Dev1: Superfetch for Office!
Management: Yes.
https://knowyourmeme.com/memes/all-right-gentlemen
https://windowsground.com/what-is-superfetch-windows-10-shou…
bitwize
This is one of the things that made people hate Vista. By default it was set to preload things into RAM in the background, gobbling up memory and potentially slowing the system down, both during the preload procedure and if you happened to want to run a program that the preload procedure didn't account for.
Windows 7 was so good because it was Vista without (much of) the bullshit.
vjvjvjvjghv
[flagged]
gerdesj
MSO defaults to "load at startup". LibreOffice will if you let it (there is a small difference in propriety here).
The worst offender by far is Outlook (which isn't really MSO but looks like it is, or is it?)
Against an on prem Exchange, I get way better performance from Evolution (Linux) than Outlook (Windows).
geor9e
Fine with me. If 100% of my RAM isn't in use at all times for low priority speculative cache, then it's not doing what I want. So long as it frees up the RAM instantly the moment anything actually requests it.
everdrive
Ah, the oldest trick in the book. Luckily, I'm sure that no on else will think to try this trick, and Windows will continue to load quickly.
mrandish
Between Office's increasingly bloated size, slow booting and super annoying CoPilot icon right where I'm working (which still can't be turned off in OneNote) – I'm on the edge of dumping Office. I pretty much only use OneNote and a little OneDrive (3% of the included storage plan) to sync files between machines and I run Word and Powerpoint less than a dozen times a year combined.
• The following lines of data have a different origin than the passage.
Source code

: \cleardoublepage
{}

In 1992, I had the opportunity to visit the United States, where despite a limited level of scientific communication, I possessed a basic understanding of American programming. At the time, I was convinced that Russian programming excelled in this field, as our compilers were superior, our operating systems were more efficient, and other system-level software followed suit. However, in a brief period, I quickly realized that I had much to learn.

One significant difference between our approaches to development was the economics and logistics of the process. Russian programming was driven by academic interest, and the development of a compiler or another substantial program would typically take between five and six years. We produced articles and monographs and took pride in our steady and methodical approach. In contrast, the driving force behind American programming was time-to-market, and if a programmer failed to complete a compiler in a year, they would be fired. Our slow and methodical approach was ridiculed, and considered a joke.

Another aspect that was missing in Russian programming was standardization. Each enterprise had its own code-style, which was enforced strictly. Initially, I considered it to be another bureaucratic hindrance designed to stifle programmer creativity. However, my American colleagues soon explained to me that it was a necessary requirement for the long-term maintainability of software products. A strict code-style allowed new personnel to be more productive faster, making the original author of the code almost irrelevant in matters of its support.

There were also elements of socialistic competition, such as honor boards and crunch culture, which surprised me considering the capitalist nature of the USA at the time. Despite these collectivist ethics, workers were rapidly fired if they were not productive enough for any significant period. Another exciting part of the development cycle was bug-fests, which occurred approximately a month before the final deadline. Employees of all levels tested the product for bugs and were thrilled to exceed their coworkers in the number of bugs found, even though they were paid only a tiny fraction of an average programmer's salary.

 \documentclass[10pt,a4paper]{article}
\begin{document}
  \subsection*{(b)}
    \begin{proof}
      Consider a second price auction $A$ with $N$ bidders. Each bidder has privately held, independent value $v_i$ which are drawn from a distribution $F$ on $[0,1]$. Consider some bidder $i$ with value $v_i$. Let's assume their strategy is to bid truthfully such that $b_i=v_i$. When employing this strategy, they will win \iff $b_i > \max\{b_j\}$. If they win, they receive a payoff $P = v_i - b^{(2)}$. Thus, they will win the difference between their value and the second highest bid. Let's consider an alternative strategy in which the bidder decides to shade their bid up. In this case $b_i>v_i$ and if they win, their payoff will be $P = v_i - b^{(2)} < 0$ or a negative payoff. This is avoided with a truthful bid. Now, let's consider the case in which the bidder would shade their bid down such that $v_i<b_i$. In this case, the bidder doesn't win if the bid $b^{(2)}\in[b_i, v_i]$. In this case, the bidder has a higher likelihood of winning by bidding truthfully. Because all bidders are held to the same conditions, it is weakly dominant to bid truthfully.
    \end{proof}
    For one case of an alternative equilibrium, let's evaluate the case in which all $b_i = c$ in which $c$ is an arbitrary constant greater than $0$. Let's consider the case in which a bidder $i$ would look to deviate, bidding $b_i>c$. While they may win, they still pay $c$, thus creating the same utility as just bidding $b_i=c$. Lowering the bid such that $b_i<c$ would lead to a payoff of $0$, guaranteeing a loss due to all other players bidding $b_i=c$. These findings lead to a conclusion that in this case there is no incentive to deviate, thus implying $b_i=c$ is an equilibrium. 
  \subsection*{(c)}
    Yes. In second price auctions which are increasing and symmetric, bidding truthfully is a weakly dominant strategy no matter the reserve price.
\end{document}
Even as a paying customer, all the Office apps and services are now so aggressively pushy it's gone beyond "Rude", is now passing "Annoying" and accelerating toward "Yeah, I can't do this." I just want to ask Satya "How much more do I have to pay you to simply STFU and let me NOT use (and not even know about) services I already pay for but don't need?"
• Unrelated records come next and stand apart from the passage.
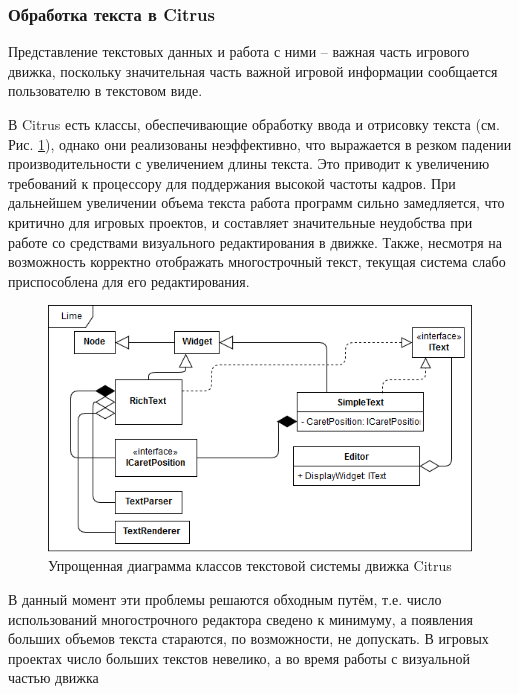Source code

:\documentclass{fefu}
\begin{document}
			\subsubsection{Обработка текста в Citrus}
				\par Представление текстовых данных и работа с ними -- важная часть игрового
				движка, поскольку значительная часть важной игровой информации сообщается 
				пользователю в текстовом виде. 
				\par В Citrus есть классы, обеспечивающие обработку ввода и отрисовку текста 
				(см. Рис. \ref{diag:CitrusTextSystem}), 
				однако они реализованы неэффективно, что выражается в резком падении 
				производительности с увеличением длины текста. Это приводит к увеличению
				требований к процессору для поддержания высокой частоты кадров. При дальнейшем
				увеличении объема текста работа программ сильно замедляется, что критично для
				игровых проектов, и составляет значительные неудобства при работе со средствами
				визуального редактирования в движке. Также, несмотря на
				возможность корректно отображать многострочный текст, текущая система слабо
				приспособлена для его редактирования.
				\begin{figure}[H]
					\centering
					\includegraphics[width=1\linewidth]{diagrams/CitrusTextSystem.png}
					\caption{Упрощенная диаграмма классов текстовой системы движка Citrus}
					\label{diag:CitrusTextSystem}
				\end{figure}
				\par В данный момент эти проблемы решаются обходным путём, т.е. число
				использований многострочного редактора сведено к минимуму, а появления больших
				объемов текста стараются, по возможности, не допускать. В игровых проектах
				число больших текстов невелико, а во время работы с визуальной частью движка
\end{document}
I bought three 12 month Office subs for $49 each on a black Friday blow-out three years ago. The last one will expire in January and if it doesn't get better, I'll be ending my 30 year Office relationship. I'll probably go to Libre Office and replace OneDrive cloud storage with SyncThing + my own server. I'd be fine to keep paying $50 a year for the 5% of Office I actually use – but only if I can use the exact Office I had around three years ago before it was so annoying.
CyberDildonics
Every program tries to run on windows startup and people wonder why their computer gets slower over time.
Download microsoft autoruns from their site to turn off everything that runs when windows start to do away with all the crap.
nine_k
Office is large and may not load instantly. If you use it all day anyway, preloading and not closing it makes sense. The same way I preload Emacs and Firefox.
Of course if you do not use Office all day, and are OK to wait until it loafs on demand, the preloading should be turned off.
(And, frankly, if you don't use Office, why do you need Windows anyway? To play games that don't run on a Steamdeck?)
xyst
Microsoft Build 2.0 is going to be a massive joke.
jackconsidine
Reminds me of something. I ran a software development agent for a while. We were working on a job-seeker / employer match-making application; when a job-seeker submitted their resume the system would take a few seconds to run a geo search, process data, look for related employers and hit 3rd-party endpoints.
The client was initially put off by the 2 second loader, so we designed a "fun fact" loader that had a random blurb about the industry the job seeker was searching on. The client liked that so much he actually suggested we slow down the job seeker search so the end user could see it for a bit longer.
We talked him out of it in the end but occasionally suggest throttling our servers as a feature of our current company. MSFT should look into this
al_borland
I have a habit of uninstalling any programs that take it upon themselves to start up on boot without me specifically requesting it. Any company with that little respect for the user isn’t one I want to be involved with.